Cizik on “It’s God’s creation. Let’s protect it.”

This Notre Dame game is too awful to watch, so I’m distracting myself with this article on creation care in the Washington Post by Rich Cizik. A few too many nods to the national narrative for me, but a good reminder nonetheless to preserve the land we live on.

Here’s an excerpt:

If my own two sons, ages 20 and 22, are any indication, they fear that powerful lobbies have the power to purchase at will the Congress and the White House. The public’s land and resources are too easily turned over to the “drill, baby, drill” gang.

Sadly, they are right. What’s happening is clear: This land, our land, the public’s land, is being seized in ever increasing measure for development. More precisely, it is being leased to oil and gas companies.

It is my worst nightmare to awake from camping, as I did this summer next to the French Broad River in North Carolina, to discover a bull-dozer clearing the public land for an oil rig. But this isn’t a bad dream, it’s commonplace around this land of ours. . . .
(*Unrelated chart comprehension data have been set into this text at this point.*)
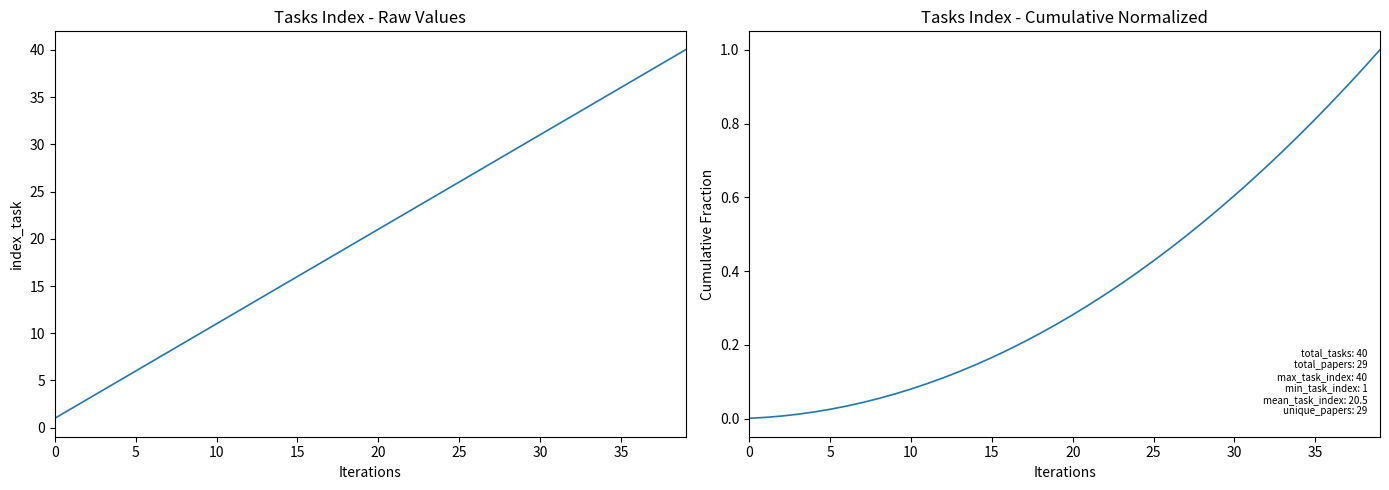

The cumulative index_task series shows 0.3 at 21. True or false?

True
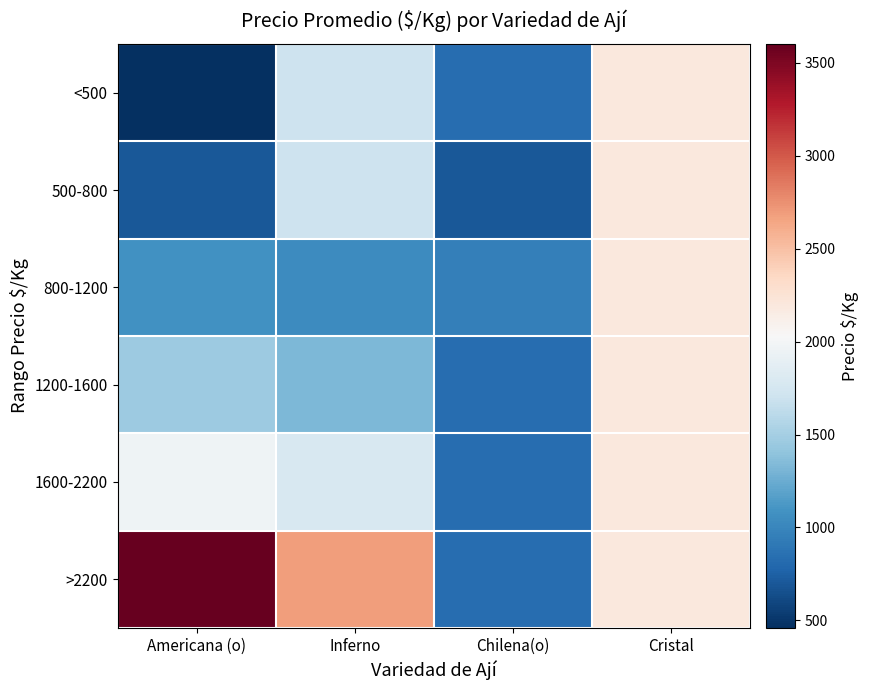

Which label corresponds to the smallest value in the chart?

Americana (o)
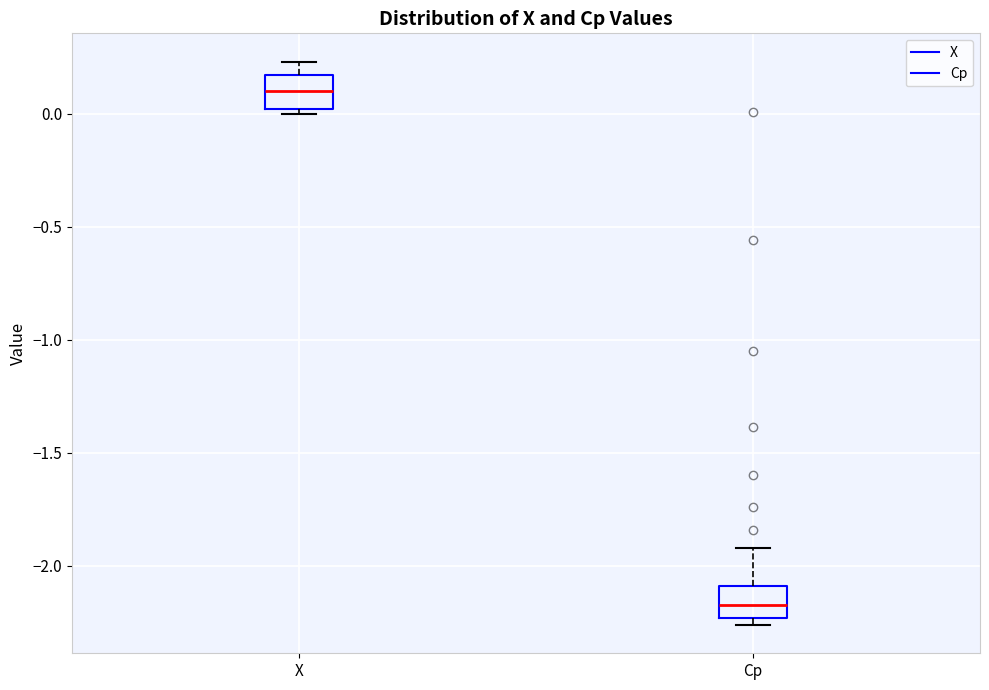

Which box's median line is the lowest?

Cp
It’s about saving a bit of God’s gift of plentiful natural resources for future generations. Call it a campaign to “save a bit of heaven.”

Why cast it this way? The New Testament scholar N.T. Wright in his book “Simply Jesus” puts it as follows: “Within Jesus’s world, the word ‘heaven’ could be a referent way of saying ‘God,’ and in any case, part of the point of ‘heaven’ is that it wasn’t detached, wasn’t a long way off, but was always the plan from which ‘earth’ was to be run. When, in the book of Daniel, people speak about ‘the God of heaven,’ the point is that this God is in charge on earth and will eventually set up his own kingdom there.”